■ DATA ENTRIES:
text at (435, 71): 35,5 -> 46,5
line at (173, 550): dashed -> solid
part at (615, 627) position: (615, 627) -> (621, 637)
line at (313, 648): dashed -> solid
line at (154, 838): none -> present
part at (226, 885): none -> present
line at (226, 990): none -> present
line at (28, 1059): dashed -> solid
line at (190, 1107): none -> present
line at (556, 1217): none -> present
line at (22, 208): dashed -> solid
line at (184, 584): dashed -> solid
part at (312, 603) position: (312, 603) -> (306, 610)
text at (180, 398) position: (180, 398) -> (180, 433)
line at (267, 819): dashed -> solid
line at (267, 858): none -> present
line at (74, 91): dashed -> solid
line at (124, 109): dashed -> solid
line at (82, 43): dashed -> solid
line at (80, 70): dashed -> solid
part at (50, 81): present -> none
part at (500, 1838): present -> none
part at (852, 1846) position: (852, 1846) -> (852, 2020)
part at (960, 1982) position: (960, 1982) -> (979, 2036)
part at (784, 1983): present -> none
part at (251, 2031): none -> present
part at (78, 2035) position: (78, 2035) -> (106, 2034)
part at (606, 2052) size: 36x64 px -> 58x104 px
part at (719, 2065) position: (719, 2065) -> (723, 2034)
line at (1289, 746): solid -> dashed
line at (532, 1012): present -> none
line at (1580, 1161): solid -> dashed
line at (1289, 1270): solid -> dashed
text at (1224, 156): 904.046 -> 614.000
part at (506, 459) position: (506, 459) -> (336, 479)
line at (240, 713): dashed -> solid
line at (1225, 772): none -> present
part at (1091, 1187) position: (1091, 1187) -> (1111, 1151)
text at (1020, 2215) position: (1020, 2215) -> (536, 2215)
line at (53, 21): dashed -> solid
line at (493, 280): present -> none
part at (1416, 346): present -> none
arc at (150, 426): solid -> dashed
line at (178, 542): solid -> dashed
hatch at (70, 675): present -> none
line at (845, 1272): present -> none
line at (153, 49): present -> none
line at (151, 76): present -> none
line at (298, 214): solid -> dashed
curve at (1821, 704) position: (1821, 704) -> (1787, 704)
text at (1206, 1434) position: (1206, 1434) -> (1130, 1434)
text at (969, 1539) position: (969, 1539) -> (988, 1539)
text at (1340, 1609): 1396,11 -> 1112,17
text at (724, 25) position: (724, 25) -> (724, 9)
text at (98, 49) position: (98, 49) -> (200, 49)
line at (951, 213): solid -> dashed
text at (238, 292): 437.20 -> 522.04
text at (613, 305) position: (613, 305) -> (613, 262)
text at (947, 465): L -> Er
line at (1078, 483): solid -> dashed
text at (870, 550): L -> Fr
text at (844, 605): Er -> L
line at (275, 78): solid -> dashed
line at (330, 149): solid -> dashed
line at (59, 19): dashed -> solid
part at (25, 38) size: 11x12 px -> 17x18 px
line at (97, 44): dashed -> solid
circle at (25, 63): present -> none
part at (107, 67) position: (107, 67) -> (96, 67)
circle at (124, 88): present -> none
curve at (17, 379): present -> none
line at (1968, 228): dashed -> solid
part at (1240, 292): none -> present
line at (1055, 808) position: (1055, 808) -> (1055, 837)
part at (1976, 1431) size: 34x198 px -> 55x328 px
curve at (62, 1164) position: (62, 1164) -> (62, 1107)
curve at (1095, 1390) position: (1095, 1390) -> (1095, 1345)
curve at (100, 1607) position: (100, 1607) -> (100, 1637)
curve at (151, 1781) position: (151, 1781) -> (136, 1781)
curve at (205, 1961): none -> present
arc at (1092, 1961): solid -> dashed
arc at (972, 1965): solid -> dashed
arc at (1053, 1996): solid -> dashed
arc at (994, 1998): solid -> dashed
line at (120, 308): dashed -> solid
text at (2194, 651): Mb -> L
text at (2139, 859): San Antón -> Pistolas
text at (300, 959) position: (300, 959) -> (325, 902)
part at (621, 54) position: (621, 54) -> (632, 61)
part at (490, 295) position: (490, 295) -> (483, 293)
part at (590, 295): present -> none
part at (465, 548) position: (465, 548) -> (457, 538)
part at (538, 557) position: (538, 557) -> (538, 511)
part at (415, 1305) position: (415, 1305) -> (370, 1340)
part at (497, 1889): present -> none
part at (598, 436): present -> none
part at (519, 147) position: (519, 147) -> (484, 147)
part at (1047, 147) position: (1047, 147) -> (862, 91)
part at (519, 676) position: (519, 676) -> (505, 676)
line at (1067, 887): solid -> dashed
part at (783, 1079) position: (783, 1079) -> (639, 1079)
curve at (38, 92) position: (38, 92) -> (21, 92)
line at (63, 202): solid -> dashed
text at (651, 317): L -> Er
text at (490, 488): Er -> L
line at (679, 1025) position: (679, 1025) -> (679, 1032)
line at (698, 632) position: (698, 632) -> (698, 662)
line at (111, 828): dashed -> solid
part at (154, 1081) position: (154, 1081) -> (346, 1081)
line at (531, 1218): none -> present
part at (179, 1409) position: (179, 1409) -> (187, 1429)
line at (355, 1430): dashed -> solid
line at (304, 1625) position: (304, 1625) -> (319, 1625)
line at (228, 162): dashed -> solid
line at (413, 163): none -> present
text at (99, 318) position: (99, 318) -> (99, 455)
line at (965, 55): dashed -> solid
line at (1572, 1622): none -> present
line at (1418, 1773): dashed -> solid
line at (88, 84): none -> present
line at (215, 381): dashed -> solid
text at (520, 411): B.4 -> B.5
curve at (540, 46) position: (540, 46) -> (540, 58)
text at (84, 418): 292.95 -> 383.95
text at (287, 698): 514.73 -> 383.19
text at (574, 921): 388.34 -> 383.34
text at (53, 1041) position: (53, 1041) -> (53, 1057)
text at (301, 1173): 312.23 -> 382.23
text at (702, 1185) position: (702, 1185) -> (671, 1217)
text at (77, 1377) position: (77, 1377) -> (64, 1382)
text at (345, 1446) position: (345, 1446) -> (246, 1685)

■ WRITTEN EXERCISE:
Write out, without any changes, the lines of the listing from its first line through the line containing "line at (74, 91): dashed -> solid", both included.

■ ANSWER TO THE TASK:
text at (435, 71): 35,5 -> 46,5
line at (173, 550): dashed -> solid
part at (615, 627) position: (615, 627) -> (621, 637)
line at (313, 648): dashed -> solid
line at (154, 838): none -> present
part at (226, 885): none -> present
line at (226, 990): none -> present
line at (28, 1059): dashed -> solid
line at (190, 1107): none -> present
line at (556, 1217): none -> present
line at (22, 208): dashed -> solid
line at (184, 584): dashed -> solid
part at (312, 603) position: (312, 603) -> (306, 610)
text at (180, 398) position: (180, 398) -> (180, 433)
line at (267, 819): dashed -> solid
line at (267, 858): none -> present
line at (74, 91): dashed -> solid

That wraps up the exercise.